A ce penchant invétéré, au sens propre du terme, de nous penser et de nous décrire comme centre du monde, alors que celui-ci n’est qu’un monde parmi d’autres, s’oppose et s’est opposée depuis toujours une curiosité sincère et véritable pour l’étranger, une attention à ses comportements, une volonté de communiquer et de comprendre. La tradition d’attention à la diversité culturelle est en fait très ancienne, et les anthropologues, une fois encore, ont su la détecter, de meilleure facon parfois que les archéologues et les historiens eux-mêmes.

Pour l’archéologue et philologue spécialiste de la Grèce ancienne que je suis, cette attention à la diversité culturelle a ses lettres de noblesse, puisque nous pouvons déjà en trouver des manifestations évidentes chez Homère. Dans l’Iliade. au chant II, Homère donne le catalogue des Troyens et des peuples alliés qui viennent combattre avec eux contre les Achéens.

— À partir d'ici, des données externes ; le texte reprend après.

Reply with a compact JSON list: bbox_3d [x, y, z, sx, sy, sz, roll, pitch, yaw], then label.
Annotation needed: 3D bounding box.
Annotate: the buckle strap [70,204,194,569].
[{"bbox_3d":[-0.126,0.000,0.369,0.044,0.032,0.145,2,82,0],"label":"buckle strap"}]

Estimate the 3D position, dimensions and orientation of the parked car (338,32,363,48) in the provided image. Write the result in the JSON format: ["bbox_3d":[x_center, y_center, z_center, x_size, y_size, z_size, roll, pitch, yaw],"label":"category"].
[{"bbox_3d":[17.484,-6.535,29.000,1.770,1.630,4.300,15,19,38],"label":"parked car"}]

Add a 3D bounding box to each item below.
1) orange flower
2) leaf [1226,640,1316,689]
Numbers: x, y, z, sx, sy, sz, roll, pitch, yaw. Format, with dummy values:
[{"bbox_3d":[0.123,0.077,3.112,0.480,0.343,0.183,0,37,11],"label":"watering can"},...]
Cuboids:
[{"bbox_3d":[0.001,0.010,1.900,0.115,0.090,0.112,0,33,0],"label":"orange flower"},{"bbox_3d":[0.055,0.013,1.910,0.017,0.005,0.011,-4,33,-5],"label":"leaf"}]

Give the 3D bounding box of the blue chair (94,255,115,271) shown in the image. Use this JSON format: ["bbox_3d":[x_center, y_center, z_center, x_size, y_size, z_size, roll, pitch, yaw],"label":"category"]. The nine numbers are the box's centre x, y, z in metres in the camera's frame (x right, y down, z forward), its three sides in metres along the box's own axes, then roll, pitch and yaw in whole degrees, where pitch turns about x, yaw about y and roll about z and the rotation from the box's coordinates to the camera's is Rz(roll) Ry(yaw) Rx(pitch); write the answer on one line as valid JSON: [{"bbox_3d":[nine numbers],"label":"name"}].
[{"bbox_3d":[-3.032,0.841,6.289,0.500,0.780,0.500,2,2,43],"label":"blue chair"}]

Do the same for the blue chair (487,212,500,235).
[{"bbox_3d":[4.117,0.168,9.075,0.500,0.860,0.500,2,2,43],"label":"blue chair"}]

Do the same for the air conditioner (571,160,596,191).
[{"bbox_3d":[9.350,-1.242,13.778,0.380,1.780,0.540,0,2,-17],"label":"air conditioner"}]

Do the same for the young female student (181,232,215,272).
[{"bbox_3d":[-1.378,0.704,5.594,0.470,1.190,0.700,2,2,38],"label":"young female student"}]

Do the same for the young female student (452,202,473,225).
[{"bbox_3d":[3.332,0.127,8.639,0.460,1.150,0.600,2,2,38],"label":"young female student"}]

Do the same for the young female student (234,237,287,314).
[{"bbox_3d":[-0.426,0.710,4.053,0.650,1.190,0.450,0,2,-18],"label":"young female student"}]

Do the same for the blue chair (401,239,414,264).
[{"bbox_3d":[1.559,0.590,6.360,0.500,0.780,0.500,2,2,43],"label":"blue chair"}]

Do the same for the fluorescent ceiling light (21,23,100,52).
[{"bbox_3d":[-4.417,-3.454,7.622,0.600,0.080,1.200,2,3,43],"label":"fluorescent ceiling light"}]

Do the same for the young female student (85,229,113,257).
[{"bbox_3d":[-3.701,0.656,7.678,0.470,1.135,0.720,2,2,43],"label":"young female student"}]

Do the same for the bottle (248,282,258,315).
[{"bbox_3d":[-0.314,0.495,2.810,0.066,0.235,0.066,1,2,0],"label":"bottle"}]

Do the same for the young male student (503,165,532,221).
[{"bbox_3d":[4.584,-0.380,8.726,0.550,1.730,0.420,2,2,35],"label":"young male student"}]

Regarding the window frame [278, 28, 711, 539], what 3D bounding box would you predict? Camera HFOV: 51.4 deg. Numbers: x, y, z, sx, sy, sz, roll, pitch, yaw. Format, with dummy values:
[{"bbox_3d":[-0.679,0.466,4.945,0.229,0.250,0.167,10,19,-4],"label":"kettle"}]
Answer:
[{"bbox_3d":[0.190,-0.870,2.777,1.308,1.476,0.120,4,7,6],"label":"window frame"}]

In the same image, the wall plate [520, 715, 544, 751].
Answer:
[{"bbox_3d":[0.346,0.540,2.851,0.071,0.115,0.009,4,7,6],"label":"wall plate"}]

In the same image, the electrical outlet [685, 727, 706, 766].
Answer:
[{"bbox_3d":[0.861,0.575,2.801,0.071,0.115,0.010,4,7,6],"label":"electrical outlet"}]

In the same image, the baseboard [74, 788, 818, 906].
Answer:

Il a fallu attendre les développements récents de la linguistique comparée des langues indo-européennes et le déchiffrement du hittite pour comprendre que dans cette énumération de peuples aux noms baroques et considérés le plus souvent comme fantaisistes, se cachait en réalité une liste bien documentée de populations habitant l’Asie Mineure à des périodes parfois très reculées. Bien plus encore, on a constaté qu’avec la mention de chaque nom, le vers homérique enfermait dans le cadre rigoureux de la métrique une glose, une explication pertinente du nom ou d’un trait caractéristique de la population en question (F. Bader, 2002). On peut en dire autant des récits d’Hérodote sur l’Egypte ou sur les Scythes. Il a fallu attendre les découvertes de l’archéologie soviétique sur la civilisation des kourganes pour comprendre la véritable valeur de ces descriptions hérodotéennes que les philologues et historiens tenaient encore il n’y a pas si longtemps pour des fantasmagories et des racontars.

Mais le travail des philologues sur les mots et les choses est loin d’être achevé, et les préjugés que nous insuffle, entre autres, la croyance au progrès des sciences modernes nous valent bien des incompréhensions. Un seul exemple, que je tire de mes travaux sur les témoins anciens sur la sismicité historique des pays méditerranéens. Les géophysiciens, et bien d’autres, veulent se moquer de la théorie d’Aristote sur les causes des tremblements de terre et du volcanisme . Car on croit pouvoir lire dans un de ses traités que, selon lui, le centre de la terre enfermerait un souffle puissant qui en se dilatant provoquerait l’ouverture des failles et les éruptions des volcans. Mais c’est oublier que le sens du mot grec employé par Aristote, pneuma, relève, dans nos dictionnaires, d’une tradition directement placée sous l’ influence du grec hellénistique, et particulièrement celui de la traduction de la Bible hébraique par les Septante. Dans ce contexte, évidemment, le mot pneuma sert à traduire ce que l’hébreu désigne par “souffle”. Mais une étude du vocabulaire utilisé dans les textes du 4e siècle avant J.C., permet de montrer que, à cette époque, celle d’Aristote, le mot pneuma désignait bien plus qu’un courant d’air : il servait à caractériser toute matière portée à une certaine température et dotée par cela même d’une forte énergie expansive ou vitale. En somme, la meilleure traduction que l’on devrait donner de pneuma dans le texte d’Aristote sur les tremblements de terre et les volcans, c’est le terme tout à fait moderne de magma...

On voit bien par ces quelques exemples que la compréhension de la diversité culturelle doit se fonder très souvent sur une meilleure compréhension des mots et l’amélioration des dictionnaires. C’est là affaire de spécialistes, car les domaines de compétences sont immenses et variés, ils couvrent l’ensemble des activités humaines, de la vie quotidienne, des techniques et de la pensée. C’est bien aussi pourquoi les promoteurs du projet AMP, Accès multilingue au patrimoine, que je représente à cette table ronde, ont fondé leur projet sur la réalisation de dictionnaires spécialisés, accessibles sur le Web et par là même instrument tout à fait adapté à susciter des collaborations et permettant de construire, d’un dictionnaire à un autre, que ce soit dans une même langue ou dans plusieurs, les équivalences de sens dont nous aurons de plus en plus besoin et qu’aucune machine ne sera jamais capable de nous garantir.